Every line in the data below has to be repeated exactly; no picture belongs in the result.

────

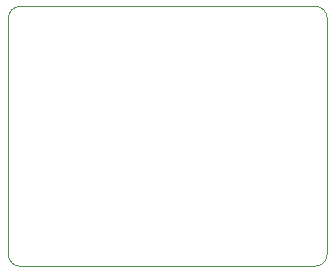
<source format=gbr>
%TF.GenerationSoftware,KiCad,Pcbnew,9.0.6*%
%TF.CreationDate,2025-12-27T16:00:58+00:00*%
%TF.ProjectId,AZUltra,415a556c-7472-4612-9e6b-696361645f70,rev?*%
%TF.SameCoordinates,Original*%
%TF.FileFunction,Profile,NP*%
%FSLAX46Y46*%
G04 Gerber Fmt 4.6, Leading zero omitted, Abs format (unit mm)*
G04 Created by KiCad (PCBNEW 9.0.6) date 2025-12-27 16:00:58*
%MOMM*%
%LPD*%
G01*
G04 APERTURE LIST*
%TA.AperFunction,Profile*%
%ADD10C,0.050000*%
%TD*%
G04 APERTURE END LIST*
D10*
X169556780Y-73953609D02*
X169556780Y-93953609D01*
X143556780Y-72953609D02*
X168556780Y-72953609D01*
X168556780Y-72953609D02*
G75*
G02*
X169556791Y-73953609I20J-999991D01*
G01*
X143556780Y-94953609D02*
G75*
G02*
X142556791Y-93953609I20J1000009D01*
G01*
X142556780Y-93953609D02*
X142556780Y-73953609D01*
X142556780Y-73953609D02*
G75*
G02*
X143556780Y-72953580I1000020J9D01*
G01*
X168556780Y-94953609D02*
X143556780Y-94953609D01*
X169556780Y-93953609D02*
G75*
G02*
X168556780Y-94953580I-999980J9D01*
G01*
M02*

</source>
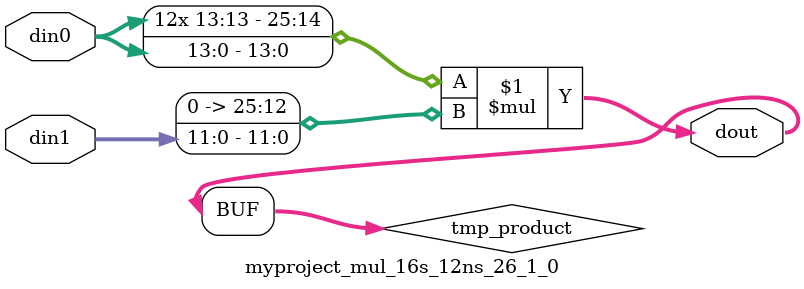
<source format=v>

`timescale 1 ns / 1 ps

  module myproject_mul_16s_12ns_26_1_0(din0, din1, dout);
parameter ID = 1;
parameter NUM_STAGE = 0;
parameter din0_WIDTH = 14;
parameter din1_WIDTH = 12;
parameter dout_WIDTH = 26;

input [din0_WIDTH - 1 : 0] din0; 
input [din1_WIDTH - 1 : 0] din1; 
output [dout_WIDTH - 1 : 0] dout;

wire signed [dout_WIDTH - 1 : 0] tmp_product;












assign tmp_product = $signed(din0) * $signed({1'b0, din1});









assign dout = tmp_product;







endmodule

</source>
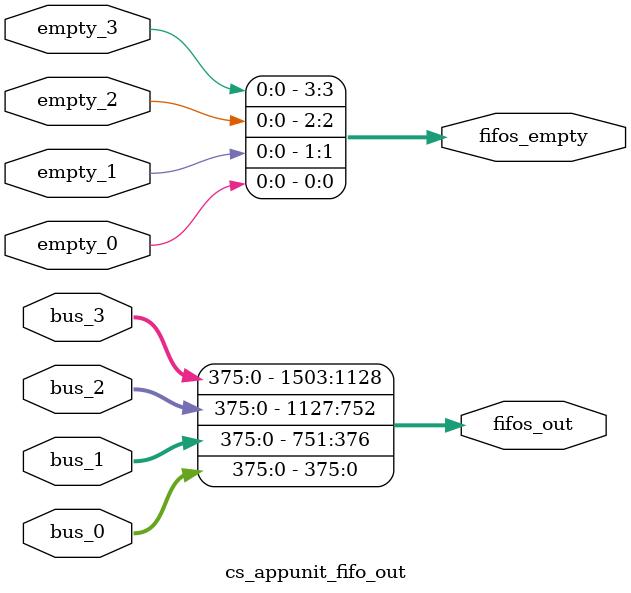
<source format=v>
`timescale 1ns / 1ps

module cs_appunit_fifo_out
#(
    parameter MAX_BIT_SAMPLES = 8,
    parameter COUNTER_WIDTH = 48
)
(
    input [(320+MAX_BIT_SAMPLES+COUNTER_WIDTH)-1:0] bus_0,
    input [(320+MAX_BIT_SAMPLES+COUNTER_WIDTH)-1:0] bus_1,
    input [(320+MAX_BIT_SAMPLES+COUNTER_WIDTH)-1:0] bus_2,
    input [(320+MAX_BIT_SAMPLES+COUNTER_WIDTH)-1:0] bus_3,
    input empty_0,
    input empty_1,
    input empty_2,
    input empty_3,
    output [4*(320+MAX_BIT_SAMPLES+COUNTER_WIDTH)-1:0] fifos_out,
    output [3:0] fifos_empty
    );

    assign fifos_empty = {empty_3, empty_2, empty_1, empty_0};
    assign fifos_out = {
        bus_3,
        bus_2,
        bus_1,
        bus_0
    };

endmodule

</source>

────

* **Written solution**
<source format=gbr>
%TF.GenerationSoftware,KiCad,Pcbnew,9.0.6*%
%TF.CreationDate,2025-12-27T16:00:58+00:00*%
%TF.ProjectId,AZUltra,415a556c-7472-4612-9e6b-696361645f70,rev?*%
%TF.SameCoordinates,Original*%
%TF.FileFunction,Profile,NP*%
%FSLAX46Y46*%
G04 Gerber Fmt 4.6, Leading zero omitted, Abs format (unit mm)*
G04 Created by KiCad (PCBNEW 9.0.6) date 2025-12-27 16:00:58*
%MOMM*%
%LPD*%
G01*
G04 APERTURE LIST*
%TA.AperFunction,Profile*%
%ADD10C,0.050000*%
%TD*%
G04 APERTURE END LIST*
D10*
X169556780Y-73953609D02*
X169556780Y-93953609D01*
X143556780Y-72953609D02*
X168556780Y-72953609D01*
X168556780Y-72953609D02*
G75*
G02*
X169556791Y-73953609I20J-999991D01*
G01*
X143556780Y-94953609D02*
G75*
G02*
X142556791Y-93953609I20J1000009D01*
G01*
X142556780Y-93953609D02*
X142556780Y-73953609D01*
X142556780Y-73953609D02*
G75*
G02*
X143556780Y-72953580I1000020J9D01*
G01*
X168556780Y-94953609D02*
X143556780Y-94953609D01*
X169556780Y-93953609D02*
G75*
G02*
X168556780Y-94953580I-999980J9D01*
G01*
M02*

</source>
<source format=v>

`timescale 1 ns / 1 ps

  module myproject_mul_16s_12ns_26_1_0(din0, din1, dout);
parameter ID = 1;
parameter NUM_STAGE = 0;
parameter din0_WIDTH = 14;
parameter din1_WIDTH = 12;
parameter dout_WIDTH = 26;

input [din0_WIDTH - 1 : 0] din0; 
input [din1_WIDTH - 1 : 0] din1; 
output [dout_WIDTH - 1 : 0] dout;

wire signed [dout_WIDTH - 1 : 0] tmp_product;












assign tmp_product = $signed(din0) * $signed({1'b0, din1});









assign dout = tmp_product;







endmodule

</source>
<source format=v>
`timescale 1ns / 1ps

module cs_appunit_fifo_out
#(
    parameter MAX_BIT_SAMPLES = 8,
    parameter COUNTER_WIDTH = 48
)
(
    input [(320+MAX_BIT_SAMPLES+COUNTER_WIDTH)-1:0] bus_0,
    input [(320+MAX_BIT_SAMPLES+COUNTER_WIDTH)-1:0] bus_1,
    input [(320+MAX_BIT_SAMPLES+COUNTER_WIDTH)-1:0] bus_2,
    input [(320+MAX_BIT_SAMPLES+COUNTER_WIDTH)-1:0] bus_3,
    input empty_0,
    input empty_1,
    input empty_2,
    input empty_3,
    output [4*(320+MAX_BIT_SAMPLES+COUNTER_WIDTH)-1:0] fifos_out,
    output [3:0] fifos_empty
    );

    assign fifos_empty = {empty_3, empty_2, empty_1, empty_0};
    assign fifos_out = {
        bus_3,
        bus_2,
        bus_1,
        bus_0
    };

endmodule

</source>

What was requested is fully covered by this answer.